Selon l’AFP, un blindé tous feux allumés et des soldats en armes étaient positionnés à l'entrée de ce gros faubourg où des carcasses de voitures et d'un bus incendiés n'avaient pas encore été enlevées, près du siège de la délégation attaqué la veille.
Outre des renforts importants de police et d’unités d'intervention spéciales, deux véhicules de l'armée et des soldats montaient la garde sur la place reliant les avenues de France et Habib-Bourguiba, face à l’ambassade de France et à la grande cathédrale de Tunis.
Cette place avait été, la veille, le théâtre de manifestations étouffées par la police. Des renforts militaires étaient également visibles autour de la radiotélévision.
Un mardi sanglant
Le bilan des troubles sociaux qui ébranlent la Tunisie depuis près d'un mois s'est alourdi à une cinquantaine de morts dans le centre du pays en trois jours, selon un responsable syndical, qui a évoqué une situation de chaos, mardi à Kasserine, principale ville du Centre. Les affrontements ont éclaté mardi soir pour la première fois dans une banlieue de Tunis, alors que les émeutes qui secouent la Tunisie depuis près d'un mois ont fait 21 morts, selon les autorités, et plus de 50 tués, selon un syndicaliste. “Nos chiffres disent 21 décès”, a déclaré mardi, lors d'un point de presse, le ministre tunisien de la Communication, Samir Labidi. “Ceux qui ont parlé de 40 ou de 50 morts doivent produire une liste nominative”, a-t-il lancé, faisant état de dégâts matériels considérables sans fournir d'évaluation chiffrée. Le précédent bilan officiel, communiqué mardi à la mi-journée, faisait état de 18 morts. La présidente de la Fédération internationale des ligues de droits de l'Homme (FIDH), Souhayr Belhassen, avait assuré qu'au moins 35 personnes avaient trouvé la mort dans les émeutes. “Le chiffre de 35 morts s'appuie sur une liste nominative”, avait-elle déclaré.
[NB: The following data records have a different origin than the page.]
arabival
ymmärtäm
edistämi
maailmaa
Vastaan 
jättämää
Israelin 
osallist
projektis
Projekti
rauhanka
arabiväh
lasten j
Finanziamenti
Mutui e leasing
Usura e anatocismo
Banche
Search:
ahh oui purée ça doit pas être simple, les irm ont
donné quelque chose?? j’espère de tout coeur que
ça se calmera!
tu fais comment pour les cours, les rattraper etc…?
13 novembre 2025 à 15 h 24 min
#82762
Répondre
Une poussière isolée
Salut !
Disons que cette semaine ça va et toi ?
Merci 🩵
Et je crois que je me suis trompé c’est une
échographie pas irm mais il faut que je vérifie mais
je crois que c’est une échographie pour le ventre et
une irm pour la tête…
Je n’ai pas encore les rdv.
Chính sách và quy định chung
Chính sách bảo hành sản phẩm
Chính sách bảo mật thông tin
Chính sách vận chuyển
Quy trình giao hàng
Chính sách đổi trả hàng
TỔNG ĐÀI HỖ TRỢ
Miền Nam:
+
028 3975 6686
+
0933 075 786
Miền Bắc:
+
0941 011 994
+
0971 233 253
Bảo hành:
Un peu plus tôt dans la journée, Sadok Mahmoudi, membre de la branche régionale de l'Union générale des travailleurs tunisiens (UGTT), avait évoqué une situation de chaos à Kasserine, principale ville du Centre, et un bilan de plus de 50 morts les trois derniers jours.
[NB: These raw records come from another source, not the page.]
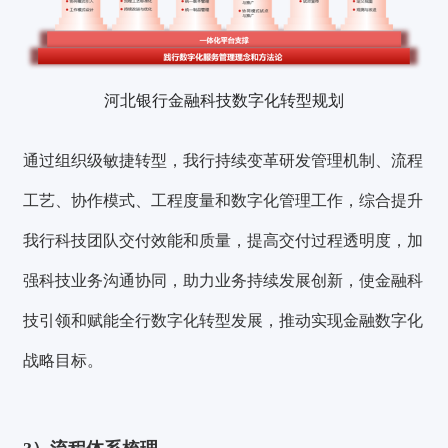
河北银行金融科技数字化转型规划
通过组织级
敏捷转型
，我行持续变革研发管理机制、流程
工艺、协作模式、工程度量和数字化管理工作，综合提升
我行科技团队交付效能和质量，提高交付过程透明度，加
强科技业务沟通协同，助力业务持续发展创新，使金融科
技引领和赋能全行数字化转型发展，推动实现金融数字化
战略目标。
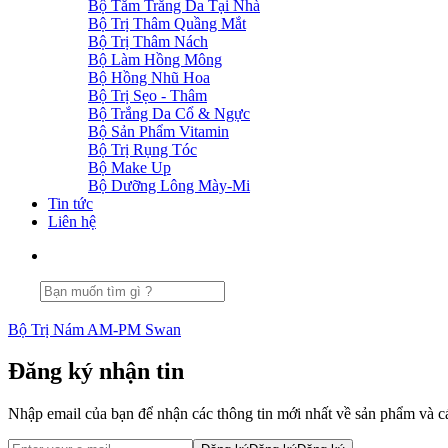
Bộ Tắm Trắng Da Tại Nhà
Bộ Trị Thâm Quầng Mắt
Bộ Trị Thâm Nách
Bộ Làm Hồng Mông
Bộ Hồng Nhũ Hoa
Bộ Trị Sẹo - Thâm
Bộ Trắng Da Cổ & Ngực
Bộ Sản Phẩm Vitamin
Bộ Trị Rụng Tóc
Bộ Make Up
Bộ Dưỡng Lông Mày-Mi
Tin tức
Liên hệ
Bộ Trị Nám AM-PM Swan
Đăng ký nhận tin
Nhập email của bạn để nhận các thông tin mới nhất về sản phẩm và c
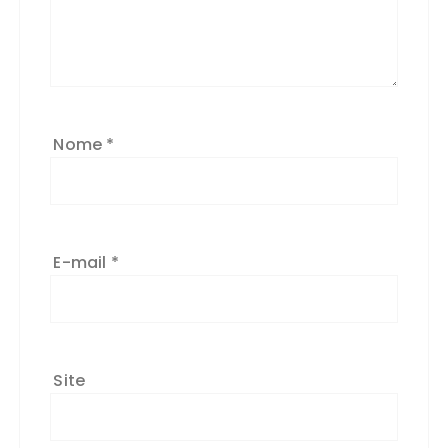
Nome
*
E-mail
*
Site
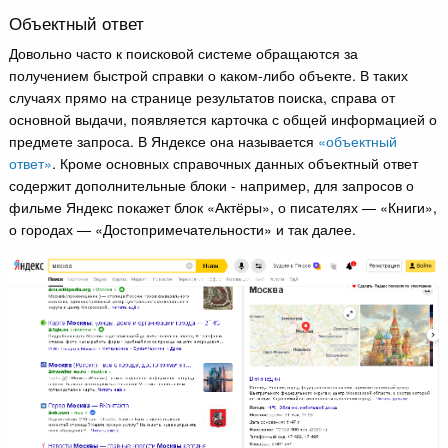
Объектный ответ
Довольно часто к поисковой системе обращаются за
получением быстрой справки о каком-либо объекте. В таких
случаях прямо на странице результатов поиска, справа от
основной выдачи, появляется карточка с общей информацией о
предмете запроса. В Яндексе она называется
«объектный
ответ»
. Кроме основных справочных данных объектный ответ
содержит дополнительные блоки - например, для запросов о
фильме Яндекс покажет блок «Актёры», о писателях — «Книги»,
о городах — «Достопримечательности» и так далее.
L’UE condamne le recours disproportionné à la force par la police
La porte-parole de la chef de la diplomatie européenne, Catherine Ashton, a condamné hier l'usage disproportionné de la force par la police en Tunisie. “Cette violence est inacceptable, les auteurs doivent être identifiés et traduits en justice”, a déclaré Maja Kocijancik. Précisant que l'UE demandait une enquête à ce sujet, elle a ajouté : “Nous sommes inquiets du recours à la force disproportionné de la police envers les manifestants pacifiques.”  Pour rappel, lundi,
Mme Ashton avait demandé la “libération immédiate” des manifestants, blogueurs et journalistes arrêtés ces dernières semaines en Tunisie. Même son de cloche à Washington, où les États-Unis ont fait part mardi de leur préoccupation face à des informations selon lesquelles les forces tunisiennes feraient un “usage excessif de la force” envers les manifestants, après les émeutes sanglantes qui ont eu lieu dans ce pays. “Les États-Unis sont profondément préoccupés par les informations faisant état d'un usage excessif de la force de la part du gouvernement tunisien”, a déclaré Mark Toner, un porte-parole du département d'État. De son côté, la secrétaire d'État américaine, Hillary Clinton, s'est dite “inquiète quant aux troubles et à l'instabilité” dans ce pays dirigé depuis 23 ans par le président Zine El-Abidine Ben Ali. Elle s'est également déclarée préoccupée par “la réaction du gouvernement, qui a malheureusement provoqué la mort de certains jeunes protestataires”, et a appelé à une “solution pacifique”.